Place in the heart

I live in Moab, Utah, a rural town of about 5,000 where the longtime industries — ranching, then uranium mining — once guaranteed its isolation.

Those activities have waned, and now, thanks to a tourism boom, the place attracts a lot more people. There’s world-class mountain biking, whitewater rafting on the Colorado River, two national parks, and, as a result, an ever-increasing number of coffee shops and Mexican restaurants. Still, the nearest mall and big-box stores are 90-plus minutes away, and first-run movies take a month to find our tiny three-screen theater. The local newspaper is just a weekly.

In this amazing landscape (lots of films have been shot around here), accented by a quirky, tight-knit community of locals, I’ve found my home. But living here has its tradeoffs, the most apparent of which is a disconnection from part of my identity — my Bates identity. Where I live, folks don’t just ask, “Where’s Bates College?” but “Where’s Maine?”

Bates itself is 2,000 miles away, and my closest college friends live in the Pacific Northwest or New England. Attending Bates weddings and visiting other friends during my travels helps me get a fix on my Bates identity, as do the e-mail BatesNews updates. A Bates calendar hangs in my home office.

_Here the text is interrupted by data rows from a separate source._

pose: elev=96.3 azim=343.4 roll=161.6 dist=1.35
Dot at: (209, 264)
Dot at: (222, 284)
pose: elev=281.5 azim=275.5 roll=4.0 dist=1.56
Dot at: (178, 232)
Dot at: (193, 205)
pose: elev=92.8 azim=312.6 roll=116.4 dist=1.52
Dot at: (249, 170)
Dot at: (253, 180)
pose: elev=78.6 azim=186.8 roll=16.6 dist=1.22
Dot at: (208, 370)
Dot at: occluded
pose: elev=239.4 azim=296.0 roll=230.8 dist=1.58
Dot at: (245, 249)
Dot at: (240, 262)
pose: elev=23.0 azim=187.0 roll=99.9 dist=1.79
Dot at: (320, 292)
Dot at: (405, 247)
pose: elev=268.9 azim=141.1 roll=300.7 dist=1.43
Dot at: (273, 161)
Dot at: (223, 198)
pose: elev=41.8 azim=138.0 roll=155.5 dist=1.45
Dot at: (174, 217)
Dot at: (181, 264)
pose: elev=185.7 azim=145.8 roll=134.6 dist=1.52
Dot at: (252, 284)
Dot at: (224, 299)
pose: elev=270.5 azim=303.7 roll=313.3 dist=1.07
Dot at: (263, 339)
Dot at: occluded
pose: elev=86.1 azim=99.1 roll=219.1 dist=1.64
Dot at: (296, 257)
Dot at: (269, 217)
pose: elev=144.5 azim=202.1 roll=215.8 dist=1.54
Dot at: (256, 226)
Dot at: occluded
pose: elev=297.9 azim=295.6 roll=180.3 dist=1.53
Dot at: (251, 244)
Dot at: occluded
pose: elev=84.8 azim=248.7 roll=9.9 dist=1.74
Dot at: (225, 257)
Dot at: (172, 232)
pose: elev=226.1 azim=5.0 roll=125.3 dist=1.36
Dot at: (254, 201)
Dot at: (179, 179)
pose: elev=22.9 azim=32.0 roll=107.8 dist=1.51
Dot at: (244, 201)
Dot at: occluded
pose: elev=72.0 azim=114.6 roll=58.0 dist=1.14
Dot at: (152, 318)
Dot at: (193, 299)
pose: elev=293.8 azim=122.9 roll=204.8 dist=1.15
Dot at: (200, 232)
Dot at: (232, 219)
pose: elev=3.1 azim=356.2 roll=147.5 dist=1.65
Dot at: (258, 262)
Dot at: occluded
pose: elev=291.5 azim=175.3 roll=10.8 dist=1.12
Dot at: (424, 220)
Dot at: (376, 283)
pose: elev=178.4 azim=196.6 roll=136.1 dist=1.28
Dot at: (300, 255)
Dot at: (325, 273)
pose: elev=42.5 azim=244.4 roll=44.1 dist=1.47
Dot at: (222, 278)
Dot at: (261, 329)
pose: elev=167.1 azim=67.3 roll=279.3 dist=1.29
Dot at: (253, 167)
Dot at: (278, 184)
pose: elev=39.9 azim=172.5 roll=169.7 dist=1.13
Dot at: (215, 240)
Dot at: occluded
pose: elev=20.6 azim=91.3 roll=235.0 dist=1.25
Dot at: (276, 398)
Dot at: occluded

Even as I’m feeling cut off from the place and people that helped form part of my self, my work here is all about place. My job with the Bioregional Outdoor Education Project helps rural schoolteachers instill in their students a stronger sense of place. The idea is that students who have a relationship with their outdoor place will become better citizens, more inclined to protect and interact with their environment.

On one summer trip to train teachers in outdoor education, I met a woman about my age. As we camped in the bean fields of eastern Utah and talked about our backgrounds, I learned that she was from New England. I peppered her with questions: What part? Was she familiar with the New England colleges?

Well, she wasn’t just familiar with the New England colleges. She was a Bates alumna — Sarah Merrill Strouthopoulos, Class of 1996.

My class. But we never knew one another as students.

It seemed impossible. But as she and I recreated our Bates years, we realized that we had led parallel and separate Bates lives. Sarah was an art history major; I toiled in the geology labs. She lived off campus; I was a happy Frye Street resident. She spent her junior year abroad in Nepal, while I spent a semester in Ecuador. She was a varsity skier, and I played rugby.

After that surprise mini-reunion, Sarah and I continued to work together during the school year. She is an elementary school teacher in Durango, Colo., about three hours from my home office in Moab. Every other week, I traveled to her classroom to work with her and her students. We set up compass courses in her schoolyard, conducted “Animal Olympics” with her students and their parents, and planned field trips throughout the year.

Sarah and I spent a rich school year reliving our time at Bates, but we also created a new chapter: us working together on outdoor and place-based education projects, while her students’ wide eyes told us we were accomplishing our goals. To our shared stories of Bates — we laughed about the housing lottery and recalled our graduation speaker — we added new ones, like her students’ highly amusing oral reports on Colorado eco-zones.

The teacher certification program culminates with an extended backcountry rafting trip on the San Juan River. Winding through southern Utah and the northern Navajo Reservation, Sarah and I realized that we had discovered a new sense of place, but not in strict geographical terms. Instead, it’s more like a deep awareness, one that was planted and grown in each of us during our Bates years, when we learned to take risks, challenge ourselves, and meet new people.

Separately, Sarah and I put down roots here in the West, drawn by a love of the landscape, the environment, and the people. But she and I are connected, and we are connected to others, across miles, across years, and across differences.